Cette vision est similaire à celle de l’Holocauste, qu’ils perçoivent comme le châtiment divin infligé aux Juifs qui ne sont pas allés en Terre d’Israël après la déclaration Balfour. Dans une interview télévisée, Smotrich a déclaré à propos du 7 octobre : « Peut-être avions-nous besoin d’encaisser ce coup terrible et douloureux pour nous rappeler une seconde qui nous sommes.»
Les sionistes pensent que la guerre à Gaza nous a été imposée, dans le but de restituer les otages et de créer les conditions d’une diplomatie. Par-dessus tout, les messianistes voient le conflit comme une guerre contre l’Amalek biblique. La vengeance sur les Gentils, selon Kahane et ses héritiers, est l’objectif d’Israël.
Ce camp considère également la guerre comme un moyen de tenir Gaza pour toujours. La membre du cabinet Orit Strock a déclaré dans une interview télévisée en mars 2023 : « Israël est dans un processus de repentance pour le péché de son désengagement de Gaza. … Je crois que cette tendance finira par s’inverser.»

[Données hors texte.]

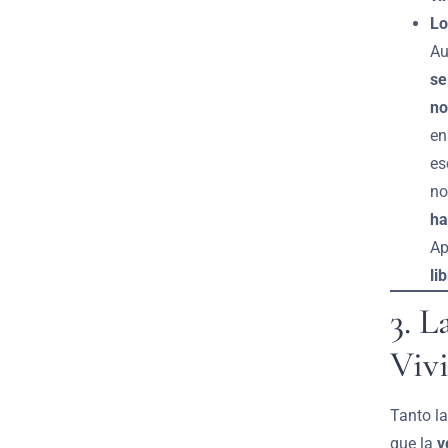
Lo
Au
se
no
en
es
no
ha
Ap
li
3. L
Vivi
Tanto l
que la
v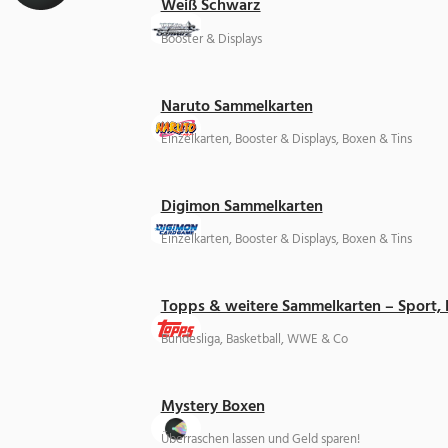
Weiß Schwarz
Booster & Displays
Naruto Sammelkarten
Einzelkarten, Booster & Displays, Boxen & Tins
Digimon Sammelkarten
Einzelkarten, Booster & Displays, Boxen & Tins
Topps & weitere Sammelkarten – Sport,
Bundesliga, Basketball, WWE & Co
Mystery Boxen
Überraschen lassen und Geld sparen!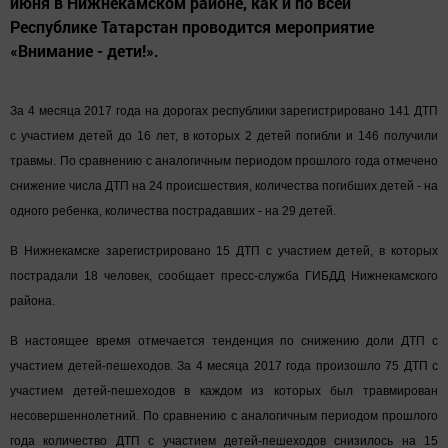
июня в Нижнекамском районе, как и по всей
Республике Татарстан проводится мероприятие
«Внимание - дети!».
За 4 месяца 2017 года на дорогах республики зарегистрировано 141 ДТП
с участием детей до 16 лет, в которых 2 детей погибли и 146 получили
травмы. По сравнению с аналогичным периодом прошлого года отмечено
снижение числа ДТП на 24 происшествия, количества погибших детей - на
одного ребенка, количества пострадавших - на 29 детей.
В Нижнекамске зарегистрировано 15 ДТП с участием детей, в которых
пострадали 18 человек, сообщает пресс-служба ГИБДД Нижнекамского
района.
В настоящее время отмечается тенденция по снижению доли ДТП с
участием детей-пешеходов. За 4 месяца 2017 года произошло 75 ДТП с
участием детей-пешеходов в каждом из которых был травмирован
несовершеннолетний. По сравнению с аналогичным периодом прошлого
года количество ДТП с участием детей-пешеходов снизилось на 15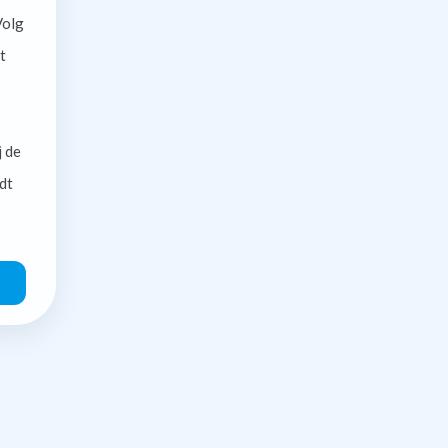
olg
t
j de
dt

Enfin, ce camp voit la guerre comme une occasion d’expulser les Palestiniens de Gaza dans le cadre d’une « émigration volontaire ». « Pour les expulser tous de Gaza, il nous faudra expulser 5 000 personnes par jour, sept jours sur sept, pendant une année entière », a déclaré Smotrich.
Il s’agit donc d’une lutte entre un camp qui aspire à des accords diplomatiques garantissant la vision sioniste et un camp qui prône une guerre éternelle. C’est une lutte entre un camp qui cherche à garantir les droits de tous les citoyens du pays et un camp qui considère la démocratie comme un obstacle sur la voie de la suprématie juive. L’un des camps lutte pour la démocratie, tandis que l’autre tente de faire du pays une ethnocratie oppressive.
La question décisive est de savoir si l’État d’Israël restera une démocratie juive ou se transformera en une ethnocratie messianique. Il y a des décennies, Leibowitz prédisait que la doctrine de Kook aboutirait à la « bestialité ». La réponse déterminera l’avenir du projet sioniste.
Il faut voter pour des partis qui s’engagent en faveur d’un État démocratique garantissant une pleine égalité, un pays appartenant à la famille des nations. L’alternative est claire : un régime discriminatoire et un État paria, pauvre et enlisé dans des guerres sans fin. La bataille ne porte pas sur le territoire ou la politique, mais sur l’identité et le régime d’Israël.